Le soir, dans mon nouveau chandail, j’ai écrit tout ça en pensant à mon amie d’université. Regretter ce tattoo-là n’avait pas tellement d’allure, malgré son design qui datait (mais quand même moins qu’un barbelé). On s’était toutes les deux fait marquer à un endroit qui ne nous était pas visible, comme si on avait voulu que ce soit les autres qui nous rappellent ponctuellement à l’ordre en nous questionnant sur la signification du dessin. Elle sur l’omoplate, moi sur la nuque, une porte sur ma tête et sur le reste, à ouvrir avec le bout des doigts. Les années qui m’éloignaient de son décès auraient pu mener au regret de ce kanji, mais valait mieux choisir d’atteindre encore et encore le but qu’il incarnait. Pour l’heure, j’étais pas mal en paix. Dans mon chandail, et dans mon cou.

Salut Julie.

 

Le cycle

Apparemment, des jeunes se sont amusés à escalader ma voiture au milieu de la nuit. Enfin, c’est pas pour discriminer, mais les cris heureux entendus à 2 h ne semblaient pas émaner de mon propriétaire portugais ou de sa femme, même s’ils sont de nature guillerette. Ce matin, le toit et le capot sont incurvés comme si deux danseurs en ligne du centre communautaire en face de chez nous avaient pratiqué leur bachata sur ma hatchback.
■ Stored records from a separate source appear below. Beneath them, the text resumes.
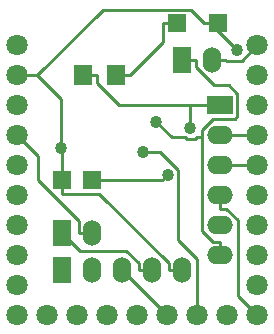
<source format=gbr>
G04 #@! TF.FileFunction,Copper,L2,Bot,Signal*
%FSLAX46Y46*%
G04 Gerber Fmt 4.6, Leading zero omitted, Abs format (unit mm)*
G04 Created by KiCad (PCBNEW 0.201509251832+6217~30~ubuntu14.04.1-product) date gio 08 ott 2015 22:57:14 CEST*
%MOMM*%
G01*
G04 APERTURE LIST*
%ADD10C,0.100000*%
%ADD11C,1.800000*%
%ADD12R,1.524000X2.199640*%
%ADD13O,1.524000X2.199640*%
%ADD14R,2.199640X1.524000*%
%ADD15O,2.199640X1.524000*%
%ADD16R,1.600200X1.803400*%
%ADD17R,1.501140X1.501140*%
%ADD18R,1.498600X1.498600*%
%ADD19C,1.035000*%
%ADD20C,0.254000*%
G04 APERTURE END LIST*
D10*
D11*
X138430000Y-92710000D03*
X138430000Y-95250000D03*
X138430000Y-97790000D03*
X138430000Y-100330000D03*
X138430000Y-102870000D03*
X138430000Y-105410000D03*
X138430000Y-107950000D03*
X138430000Y-110490000D03*
X138430000Y-113030000D03*
X138430000Y-115570000D03*
X140970000Y-115570000D03*
X143510000Y-115570000D03*
X146050000Y-115570000D03*
X148590000Y-115570000D03*
X151130000Y-115570000D03*
X153670000Y-115570000D03*
X156210000Y-115570000D03*
X158750000Y-113030000D03*
X158750000Y-110490000D03*
X158750000Y-107950000D03*
X158750000Y-105410000D03*
X158750000Y-102870000D03*
X158750000Y-100330000D03*
X158750000Y-97790000D03*
X158750000Y-95250000D03*
X158750000Y-115570000D03*
X158750000Y-92710000D03*
D12*
X152400000Y-93980000D03*
D13*
X154940000Y-93980000D03*
D14*
X155575000Y-97790000D03*
D15*
X155575000Y-100330000D03*
X155575000Y-102870000D03*
X155575000Y-105410000D03*
X155575000Y-107950000D03*
X155575000Y-110490000D03*
D12*
X142240000Y-111760000D03*
D13*
X144780000Y-111760000D03*
X147320000Y-111760000D03*
X149860000Y-111760000D03*
X152400000Y-111760000D03*
D12*
X142240000Y-108585000D03*
D13*
X144780000Y-108585000D03*
D16*
X146812000Y-95250000D03*
X144018000Y-95250000D03*
D17*
X144780000Y-104140000D03*
X142240000Y-104140000D03*
D18*
X155417520Y-90805000D03*
X151922480Y-90805000D03*
D19*
X153104300Y-99661700D03*
X150224200Y-99195900D03*
X142144300Y-101419800D03*
X157026100Y-93108400D03*
X149062500Y-101758700D03*
X151164600Y-103688700D03*
D20*
X155575000Y-100330000D02*
X158750000Y-100330000D01*
X155575000Y-102870000D02*
X158750000Y-102870000D01*
X157104500Y-113924500D02*
X158750000Y-115570000D01*
X157104500Y-107511200D02*
X157104500Y-113924500D01*
X156146600Y-106553300D02*
X157104500Y-107511200D01*
X155575000Y-106553300D02*
X156146600Y-106553300D01*
X155575000Y-105410000D02*
X155575000Y-106553300D01*
X140197100Y-102097100D02*
X138430000Y-100330000D01*
X140197100Y-104139200D02*
X140197100Y-102097100D01*
X143636700Y-107578800D02*
X140197100Y-104139200D01*
X143636700Y-108585000D02*
X143636700Y-107578800D01*
X144780000Y-108585000D02*
X143636700Y-108585000D01*
X154940000Y-93980000D02*
X156083300Y-93980000D01*
X144018000Y-95250000D02*
X145199400Y-95250000D01*
X153104300Y-97790000D02*
X153104300Y-99661700D01*
X147074900Y-97790000D02*
X153104300Y-97790000D01*
X145199400Y-95914500D02*
X147074900Y-97790000D01*
X145199400Y-95250000D02*
X145199400Y-95914500D01*
X153104300Y-97790000D02*
X155575000Y-97790000D01*
X157452800Y-94007200D02*
X158750000Y-92710000D01*
X156110500Y-94007200D02*
X157452800Y-94007200D01*
X156083300Y-93980000D02*
X156110500Y-94007200D01*
X148716700Y-111151300D02*
X148716700Y-111760000D01*
X147656700Y-110091300D02*
X148716700Y-111151300D01*
X143746300Y-110091300D02*
X147656700Y-110091300D01*
X142240000Y-108585000D02*
X143746300Y-110091300D01*
X149860000Y-111760000D02*
X148716700Y-111760000D01*
X155575000Y-110490000D02*
X155575000Y-109346700D01*
X152400000Y-93980000D02*
X153543300Y-93980000D01*
X154056500Y-108399900D02*
X154056500Y-100493000D01*
X155003300Y-109346700D02*
X154056500Y-108399900D01*
X155575000Y-109346700D02*
X155003300Y-109346700D01*
X153543300Y-94551700D02*
X153543300Y-93980000D01*
X155092600Y-96101000D02*
X153543300Y-94551700D01*
X156332200Y-96101000D02*
X155092600Y-96101000D01*
X157082600Y-96851400D02*
X156332200Y-96101000D01*
X157082600Y-98720100D02*
X157082600Y-96851400D01*
X156869300Y-98933400D02*
X157082600Y-98720100D01*
X154975000Y-98933400D02*
X156869300Y-98933400D01*
X154056500Y-99851900D02*
X154975000Y-98933400D01*
X154056500Y-100493000D02*
X154056500Y-99851900D01*
X153647300Y-100493000D02*
X154056500Y-100493000D01*
X153528200Y-100612100D02*
X153647300Y-100493000D01*
X152783700Y-100612100D02*
X153528200Y-100612100D01*
X152664600Y-100493000D02*
X152783700Y-100612100D01*
X151521300Y-100493000D02*
X152664600Y-100493000D01*
X150224200Y-99195900D02*
X151521300Y-100493000D01*
X145681800Y-89674400D02*
X140106200Y-95250000D01*
X153156300Y-89674400D02*
X145681800Y-89674400D01*
X154286900Y-90805000D02*
X153156300Y-89674400D01*
X140106200Y-95250000D02*
X138430000Y-95250000D01*
X142144300Y-97288100D02*
X140106200Y-95250000D01*
X142144300Y-101419800D02*
X142144300Y-97288100D01*
X142240000Y-101515500D02*
X142240000Y-104140000D01*
X142144300Y-101419800D02*
X142240000Y-101515500D01*
X151256700Y-111151300D02*
X151256700Y-111760000D01*
X145377300Y-105271900D02*
X151256700Y-111151300D01*
X142240000Y-105271900D02*
X145377300Y-105271900D01*
X142240000Y-104140000D02*
X142240000Y-105271900D01*
X152400000Y-111760000D02*
X151256700Y-111760000D01*
X155417500Y-90805000D02*
X154852200Y-90805000D01*
X154852200Y-90805000D02*
X154286900Y-90805000D01*
X154852200Y-90934500D02*
X157026100Y-93108400D01*
X154852200Y-90805000D02*
X154852200Y-90934500D01*
X150523800Y-101758700D02*
X149062500Y-101758700D01*
X152063500Y-103298400D02*
X150523800Y-101758700D01*
X152063500Y-109168300D02*
X152063500Y-103298400D01*
X153670000Y-110774800D02*
X152063500Y-109168300D01*
X153670000Y-115570000D02*
X153670000Y-110774800D01*
X147320000Y-111760000D02*
X151130000Y-115570000D01*
X150713300Y-104140000D02*
X151164600Y-103688700D01*
X144780000Y-104140000D02*
X150713300Y-104140000D01*
X150791900Y-92451500D02*
X147993400Y-95250000D01*
X150791900Y-90805000D02*
X150791900Y-92451500D01*
X151922500Y-90805000D02*
X150791900Y-90805000D01*
X146812000Y-95250000D02*
X147993400Y-95250000D01*
M02*

</source>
Je ne suis pas colérique, et surtout, je suis calme devant la marde. « Bon. Tabarnak. » a été ma seule réaction. J’ai pensé au sigle de Mercedes que j’avais passionnément arraché, à 15 ans, pendant l’une de ces virées de banlieue où on ne faisait rien d’autre que déambuler dans les rues avec des mauvaises bières dans nos sacs à dos. Ou à la fois où on avait peut-être ou peut-être pas versé des Molson Dry, justement, dans une décapotable (allo maman). J’ai appelé ma compagnie d’assurances en me disant qu’au moins il y avait encore des jeunes qui jouaient dehors.

Pendant mes années d’université, alors que j’habitais à Pointe-St-Charles, un bruit en continu sous ma fenêtre m’avait réveillée en pleine nuit. Coudonc c’est ben tannant, que je m’étais dit. Comme cette nuit. Le lendemain, ma voisine était entrée chez moi en me lançant « Calice, quelqu’un a scié mon cadenas de vélo! » Woups. 
On s’était quand même tapé sur les cuisses en m’imaginant m’énerver dans mon lit tandis qu’un moustachu se sauvait sur un petit bicycle de fille. Ma voisine mesurait 4’10.

Des fois le vandalisme c’est drôle. Je cite en exemple ce bosquet de la colline parlementaire taillé en forme de pénis par un plaisantin. J’ai souri face à mon char aussi. Plus jeune, on a moins le sens des possessions, et pas vraiment la notion de conséquences. Des fois c’est une belle affaire, et je n’ai pas trouvé comment en vouloir à ceux qui avaient abusé de mon auto. C’est quand même juste un char, et le cycle qui recommence; à chacun sa place sur la roue qui tourne. Et c’est bon que madame Susie, la madame d’AXA qui me vouvoie malgré qu’on ait le même âge, serve à quelque chose.

On finit par s’ennuyer du temps où prendre un risque simple et con nous faisait sécréter une quantité magique d’endorphines. Adulte, c’est plus compliqué. J’ai pas tant envie de sauter en parachute ou de grimper une montagne orientale. J’ai ben le goût de grimper une clôture de piscine publique pour y plonger en bobettes, par exemple.